[Chart understanding data]
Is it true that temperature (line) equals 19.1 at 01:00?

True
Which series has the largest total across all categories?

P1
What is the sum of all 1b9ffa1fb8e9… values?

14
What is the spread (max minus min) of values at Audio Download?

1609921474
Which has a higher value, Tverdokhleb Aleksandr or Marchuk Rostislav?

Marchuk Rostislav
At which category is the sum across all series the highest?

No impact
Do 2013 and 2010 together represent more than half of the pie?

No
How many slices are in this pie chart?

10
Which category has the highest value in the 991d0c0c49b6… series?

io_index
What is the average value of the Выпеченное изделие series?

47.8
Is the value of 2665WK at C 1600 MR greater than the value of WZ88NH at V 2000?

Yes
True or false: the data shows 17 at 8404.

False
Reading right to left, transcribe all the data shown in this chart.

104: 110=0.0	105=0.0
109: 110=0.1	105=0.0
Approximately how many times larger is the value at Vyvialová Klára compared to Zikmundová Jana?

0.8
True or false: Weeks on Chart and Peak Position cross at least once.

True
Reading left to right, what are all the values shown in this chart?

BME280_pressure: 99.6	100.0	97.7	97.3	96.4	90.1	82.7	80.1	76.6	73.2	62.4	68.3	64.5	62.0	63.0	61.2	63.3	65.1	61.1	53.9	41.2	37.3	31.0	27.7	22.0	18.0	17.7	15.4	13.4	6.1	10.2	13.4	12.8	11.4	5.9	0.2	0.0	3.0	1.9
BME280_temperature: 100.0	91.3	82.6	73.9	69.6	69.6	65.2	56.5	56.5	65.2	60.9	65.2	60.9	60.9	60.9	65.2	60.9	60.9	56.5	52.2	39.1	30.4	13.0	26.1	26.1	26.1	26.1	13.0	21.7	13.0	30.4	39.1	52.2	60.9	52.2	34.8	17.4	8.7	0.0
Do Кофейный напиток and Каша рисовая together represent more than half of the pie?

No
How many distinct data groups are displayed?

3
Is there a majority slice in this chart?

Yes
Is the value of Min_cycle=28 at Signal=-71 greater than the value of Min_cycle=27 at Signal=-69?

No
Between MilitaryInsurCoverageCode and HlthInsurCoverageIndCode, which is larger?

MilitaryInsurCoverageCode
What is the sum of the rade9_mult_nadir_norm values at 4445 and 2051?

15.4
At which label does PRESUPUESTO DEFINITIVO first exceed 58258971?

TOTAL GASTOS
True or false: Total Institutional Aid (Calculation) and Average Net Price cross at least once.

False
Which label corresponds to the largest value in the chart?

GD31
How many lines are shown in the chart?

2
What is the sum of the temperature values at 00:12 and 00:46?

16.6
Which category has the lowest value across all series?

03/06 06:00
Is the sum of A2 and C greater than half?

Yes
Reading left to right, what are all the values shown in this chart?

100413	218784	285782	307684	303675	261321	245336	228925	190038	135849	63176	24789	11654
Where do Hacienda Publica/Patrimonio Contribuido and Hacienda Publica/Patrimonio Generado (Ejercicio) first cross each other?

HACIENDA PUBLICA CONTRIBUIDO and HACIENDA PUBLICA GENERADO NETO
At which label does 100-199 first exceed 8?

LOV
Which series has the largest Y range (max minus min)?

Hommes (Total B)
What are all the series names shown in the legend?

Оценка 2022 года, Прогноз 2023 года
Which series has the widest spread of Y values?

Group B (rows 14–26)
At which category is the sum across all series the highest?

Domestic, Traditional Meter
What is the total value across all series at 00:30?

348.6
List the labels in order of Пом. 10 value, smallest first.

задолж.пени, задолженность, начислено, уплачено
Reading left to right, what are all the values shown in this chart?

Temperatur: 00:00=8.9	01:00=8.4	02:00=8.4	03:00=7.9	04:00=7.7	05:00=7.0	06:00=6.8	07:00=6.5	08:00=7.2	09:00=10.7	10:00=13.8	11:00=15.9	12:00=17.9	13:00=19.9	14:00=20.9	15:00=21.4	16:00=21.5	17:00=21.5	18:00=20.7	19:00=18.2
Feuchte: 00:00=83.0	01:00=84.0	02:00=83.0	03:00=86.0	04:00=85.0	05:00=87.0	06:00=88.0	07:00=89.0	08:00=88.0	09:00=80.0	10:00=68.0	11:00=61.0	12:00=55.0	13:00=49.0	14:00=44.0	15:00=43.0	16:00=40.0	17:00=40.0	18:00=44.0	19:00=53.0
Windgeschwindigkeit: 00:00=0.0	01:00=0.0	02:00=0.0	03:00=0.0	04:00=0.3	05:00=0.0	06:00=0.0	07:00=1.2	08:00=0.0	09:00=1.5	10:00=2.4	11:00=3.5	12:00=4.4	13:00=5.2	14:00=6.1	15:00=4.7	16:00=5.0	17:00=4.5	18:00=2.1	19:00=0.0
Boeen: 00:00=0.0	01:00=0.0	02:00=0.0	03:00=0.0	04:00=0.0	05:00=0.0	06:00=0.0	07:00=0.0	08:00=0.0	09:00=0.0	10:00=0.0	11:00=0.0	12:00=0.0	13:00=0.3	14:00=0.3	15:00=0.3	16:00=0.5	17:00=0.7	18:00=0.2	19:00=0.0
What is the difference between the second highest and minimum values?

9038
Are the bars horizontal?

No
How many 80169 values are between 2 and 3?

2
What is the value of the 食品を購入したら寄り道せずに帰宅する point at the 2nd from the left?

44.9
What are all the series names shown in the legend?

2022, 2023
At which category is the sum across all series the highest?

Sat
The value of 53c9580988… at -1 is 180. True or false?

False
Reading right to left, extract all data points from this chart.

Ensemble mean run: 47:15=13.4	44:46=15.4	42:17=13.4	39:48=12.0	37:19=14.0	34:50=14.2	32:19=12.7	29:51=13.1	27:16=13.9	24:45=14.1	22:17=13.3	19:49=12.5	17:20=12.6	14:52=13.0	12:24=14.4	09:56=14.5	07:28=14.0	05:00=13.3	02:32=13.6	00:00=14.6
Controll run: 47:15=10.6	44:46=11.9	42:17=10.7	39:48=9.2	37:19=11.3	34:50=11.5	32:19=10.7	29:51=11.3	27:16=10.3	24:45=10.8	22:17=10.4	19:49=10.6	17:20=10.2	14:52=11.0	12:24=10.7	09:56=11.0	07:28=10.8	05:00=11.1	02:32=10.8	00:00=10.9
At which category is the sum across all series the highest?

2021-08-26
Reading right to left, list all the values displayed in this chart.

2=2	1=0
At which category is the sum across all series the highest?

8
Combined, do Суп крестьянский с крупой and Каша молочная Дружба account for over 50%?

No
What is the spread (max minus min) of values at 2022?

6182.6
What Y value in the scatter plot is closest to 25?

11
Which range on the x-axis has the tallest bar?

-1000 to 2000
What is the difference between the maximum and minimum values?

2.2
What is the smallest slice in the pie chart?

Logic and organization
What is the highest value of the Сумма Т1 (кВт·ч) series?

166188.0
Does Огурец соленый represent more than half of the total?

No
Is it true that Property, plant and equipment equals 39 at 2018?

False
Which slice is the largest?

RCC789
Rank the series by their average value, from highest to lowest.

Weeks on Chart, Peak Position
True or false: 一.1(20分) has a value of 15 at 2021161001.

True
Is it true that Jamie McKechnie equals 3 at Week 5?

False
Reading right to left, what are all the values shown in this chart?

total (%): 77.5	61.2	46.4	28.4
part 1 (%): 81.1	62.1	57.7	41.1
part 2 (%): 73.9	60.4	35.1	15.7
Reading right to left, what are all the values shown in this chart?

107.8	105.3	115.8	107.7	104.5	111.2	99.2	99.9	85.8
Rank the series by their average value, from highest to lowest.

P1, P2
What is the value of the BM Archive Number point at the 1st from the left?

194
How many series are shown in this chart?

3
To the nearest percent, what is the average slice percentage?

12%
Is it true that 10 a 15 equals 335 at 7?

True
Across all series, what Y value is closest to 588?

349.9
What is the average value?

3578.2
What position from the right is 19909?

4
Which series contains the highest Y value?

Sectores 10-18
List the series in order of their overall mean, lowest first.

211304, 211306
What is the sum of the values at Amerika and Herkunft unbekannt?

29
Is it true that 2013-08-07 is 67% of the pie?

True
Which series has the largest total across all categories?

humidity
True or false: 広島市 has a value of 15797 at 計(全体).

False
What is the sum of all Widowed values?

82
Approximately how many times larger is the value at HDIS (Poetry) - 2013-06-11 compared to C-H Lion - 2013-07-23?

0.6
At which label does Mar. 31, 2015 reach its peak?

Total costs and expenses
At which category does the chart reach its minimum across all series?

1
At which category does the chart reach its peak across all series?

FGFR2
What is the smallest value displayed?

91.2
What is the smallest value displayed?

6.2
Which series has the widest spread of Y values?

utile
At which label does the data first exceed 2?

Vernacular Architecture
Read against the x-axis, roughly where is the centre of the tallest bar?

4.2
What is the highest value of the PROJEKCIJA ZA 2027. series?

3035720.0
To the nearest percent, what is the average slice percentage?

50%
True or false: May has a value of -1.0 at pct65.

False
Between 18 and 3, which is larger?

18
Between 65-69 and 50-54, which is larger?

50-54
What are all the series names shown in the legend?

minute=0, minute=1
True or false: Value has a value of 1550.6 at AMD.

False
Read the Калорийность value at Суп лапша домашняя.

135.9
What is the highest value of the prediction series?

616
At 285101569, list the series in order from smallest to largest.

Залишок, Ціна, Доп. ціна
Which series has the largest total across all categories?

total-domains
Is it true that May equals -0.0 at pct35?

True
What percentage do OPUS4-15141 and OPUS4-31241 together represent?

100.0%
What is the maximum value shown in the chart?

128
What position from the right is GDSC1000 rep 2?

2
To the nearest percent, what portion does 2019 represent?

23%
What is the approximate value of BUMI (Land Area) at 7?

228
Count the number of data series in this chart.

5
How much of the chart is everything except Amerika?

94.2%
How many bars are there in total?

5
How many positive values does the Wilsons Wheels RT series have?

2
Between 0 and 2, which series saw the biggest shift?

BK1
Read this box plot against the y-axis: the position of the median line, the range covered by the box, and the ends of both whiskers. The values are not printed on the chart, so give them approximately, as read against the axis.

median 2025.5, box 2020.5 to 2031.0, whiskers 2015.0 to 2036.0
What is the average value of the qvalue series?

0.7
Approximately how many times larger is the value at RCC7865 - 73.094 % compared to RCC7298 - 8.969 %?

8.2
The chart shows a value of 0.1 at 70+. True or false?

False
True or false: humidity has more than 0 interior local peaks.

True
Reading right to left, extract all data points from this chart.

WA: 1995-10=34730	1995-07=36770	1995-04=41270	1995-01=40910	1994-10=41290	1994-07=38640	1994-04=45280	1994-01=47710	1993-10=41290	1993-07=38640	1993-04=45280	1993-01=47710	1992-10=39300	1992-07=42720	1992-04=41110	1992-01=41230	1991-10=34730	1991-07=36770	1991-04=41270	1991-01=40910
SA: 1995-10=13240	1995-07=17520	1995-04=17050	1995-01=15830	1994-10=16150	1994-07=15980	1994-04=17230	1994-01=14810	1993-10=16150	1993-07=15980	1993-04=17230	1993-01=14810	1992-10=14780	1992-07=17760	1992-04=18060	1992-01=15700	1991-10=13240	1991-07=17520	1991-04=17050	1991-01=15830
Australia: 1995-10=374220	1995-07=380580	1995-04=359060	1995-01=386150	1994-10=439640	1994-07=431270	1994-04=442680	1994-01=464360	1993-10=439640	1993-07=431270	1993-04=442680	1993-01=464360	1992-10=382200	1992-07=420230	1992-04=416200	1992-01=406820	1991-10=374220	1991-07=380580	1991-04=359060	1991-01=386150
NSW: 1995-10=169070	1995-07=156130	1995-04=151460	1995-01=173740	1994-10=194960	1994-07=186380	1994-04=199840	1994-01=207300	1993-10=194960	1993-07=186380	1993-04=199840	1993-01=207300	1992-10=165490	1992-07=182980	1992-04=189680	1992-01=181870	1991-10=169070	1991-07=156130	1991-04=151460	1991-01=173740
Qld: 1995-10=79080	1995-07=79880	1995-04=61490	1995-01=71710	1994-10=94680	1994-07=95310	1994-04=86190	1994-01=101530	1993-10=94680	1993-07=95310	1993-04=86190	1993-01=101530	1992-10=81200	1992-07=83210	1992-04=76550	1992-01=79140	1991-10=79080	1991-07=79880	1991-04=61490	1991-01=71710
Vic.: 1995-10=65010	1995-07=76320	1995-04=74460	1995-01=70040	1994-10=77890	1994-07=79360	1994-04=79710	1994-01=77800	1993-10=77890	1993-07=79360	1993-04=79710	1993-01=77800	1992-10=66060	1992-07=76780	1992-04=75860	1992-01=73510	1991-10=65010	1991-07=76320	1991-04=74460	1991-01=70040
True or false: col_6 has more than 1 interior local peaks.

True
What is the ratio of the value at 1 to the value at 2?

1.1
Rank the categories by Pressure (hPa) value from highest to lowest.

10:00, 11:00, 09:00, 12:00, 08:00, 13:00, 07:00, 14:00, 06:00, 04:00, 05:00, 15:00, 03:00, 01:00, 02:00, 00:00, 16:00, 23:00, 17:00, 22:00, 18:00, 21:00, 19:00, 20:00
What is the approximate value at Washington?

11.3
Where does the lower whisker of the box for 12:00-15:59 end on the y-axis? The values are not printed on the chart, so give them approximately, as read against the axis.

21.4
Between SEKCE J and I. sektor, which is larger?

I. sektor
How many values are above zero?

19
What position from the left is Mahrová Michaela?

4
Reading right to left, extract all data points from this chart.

TASK ITEM: Copy every line from the entries above that contains the word "together", matching case exactly.

ANSWER FOR THE TASK:
Do 2013 and 2010 together represent more than half of the pie?
Do Кофейный напиток and Каша рисовая together represent more than half of the pie?
What percentage do OPUS4-15141 and OPUS4-31241 together represent?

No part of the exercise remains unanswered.